「あへひうち(合へ火打ち)」。(火の様子に)合わせ火を打つ。火を打つ、はそこに風を送ること。「大うちわにて火をあをちのけるがごとく…」。「あをつ火燵(こたつ)の灰煙」。
そうした、風を送るかのように何か(たとえば自分の手足)を動かすこと、そのように何かが動くこと(これは自動表現になります)、「七転八倒目を見出し、手足を扇(あふ)ち身をもがき」、「屏風をたたむがごとくにて、二三度四五度あをつと見へしが…」、
(火勢を増すように)何かの勢いを増すように、風を送ること、そうした風に煽られているような心的状態になること(これも自動表現になります)、「郭中にかよふ内より、彼を我物にせんとあをちて貨財を費し」(これは心的状態の例。

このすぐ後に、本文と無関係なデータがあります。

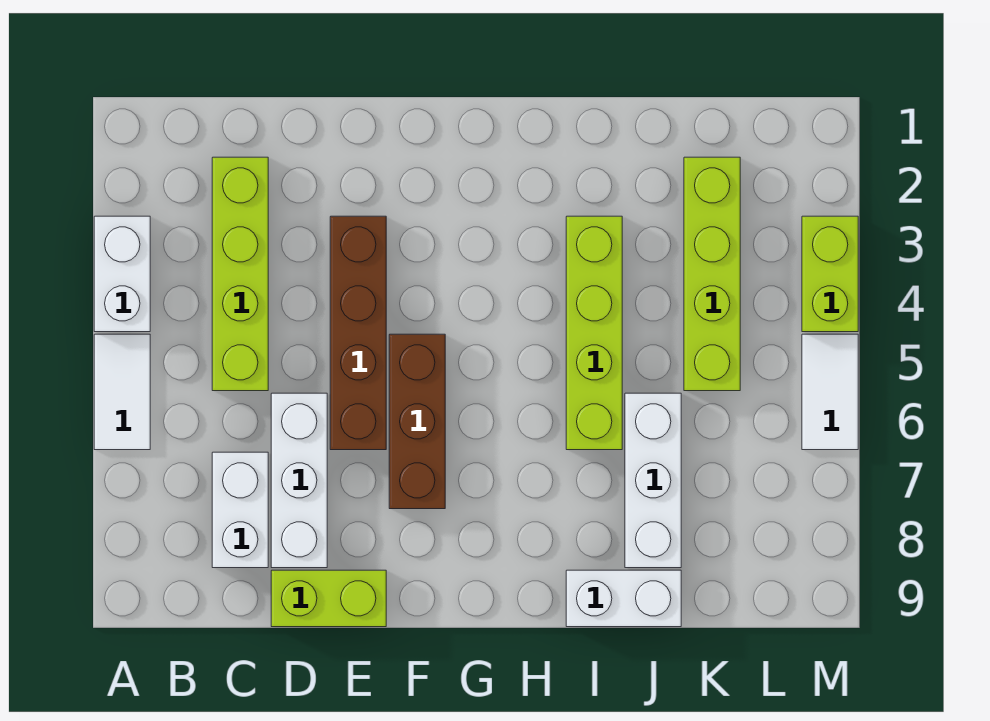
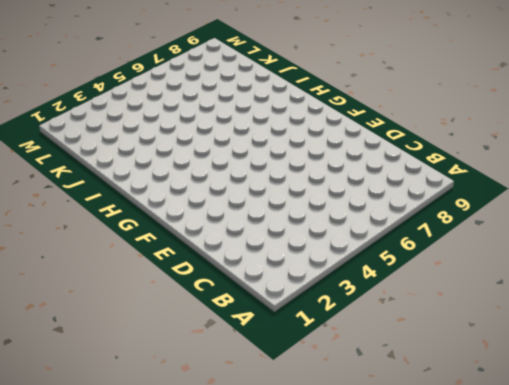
none -> white brick A3:A4 level 1
none -> white tile A5:A6 level 1
none -> lime brick C2:C5 level 1

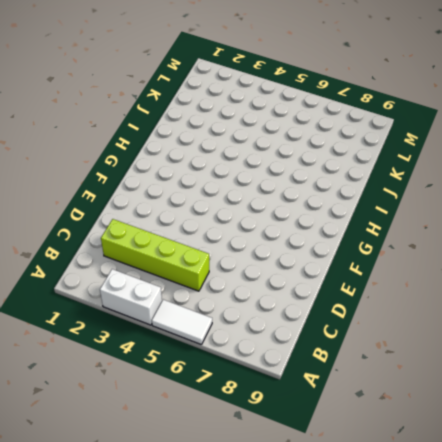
none -> white brick C7:C8 level 1
none -> white brick D6:D8 level 1
none -> lime brick D9:E9 level 1

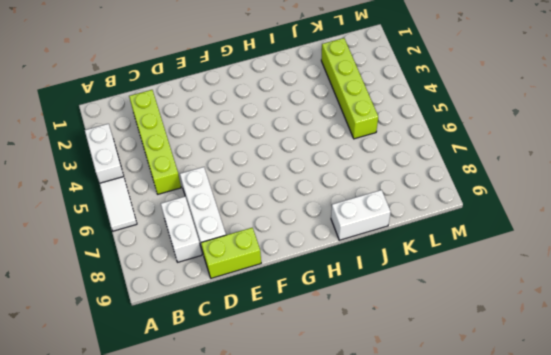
none -> brown brick E3:E6 level 1
none -> brown brick F5:F7 level 1
none -> lime brick I3:I6 level 1

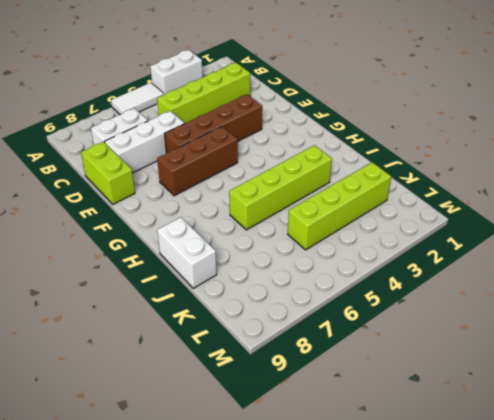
none -> white brick J6:J8 level 1
none -> lime brick M3:M4 level 1
none -> white tile M5:M6 level 1

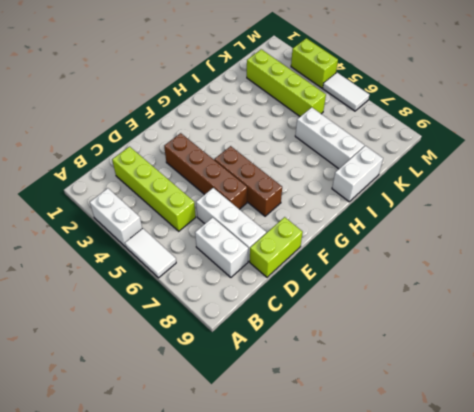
none -> lime brick I3:I6 level 1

我が物にせんと気持ちが煽り立てられたようになった)、「きゃつはぢゃうごう(定業:一般には、前世で定まっている業、運命、のような意で言うようです)があおつ」(これは、定業が煽り立てられるように動揺するということですね)、
なども表現します。
ちなみに、歴史的に現実に現れる表記は常に正確に「あふち」と書かれるわけではなく、「あほち」「あおち」「あをち」などとも書かれます。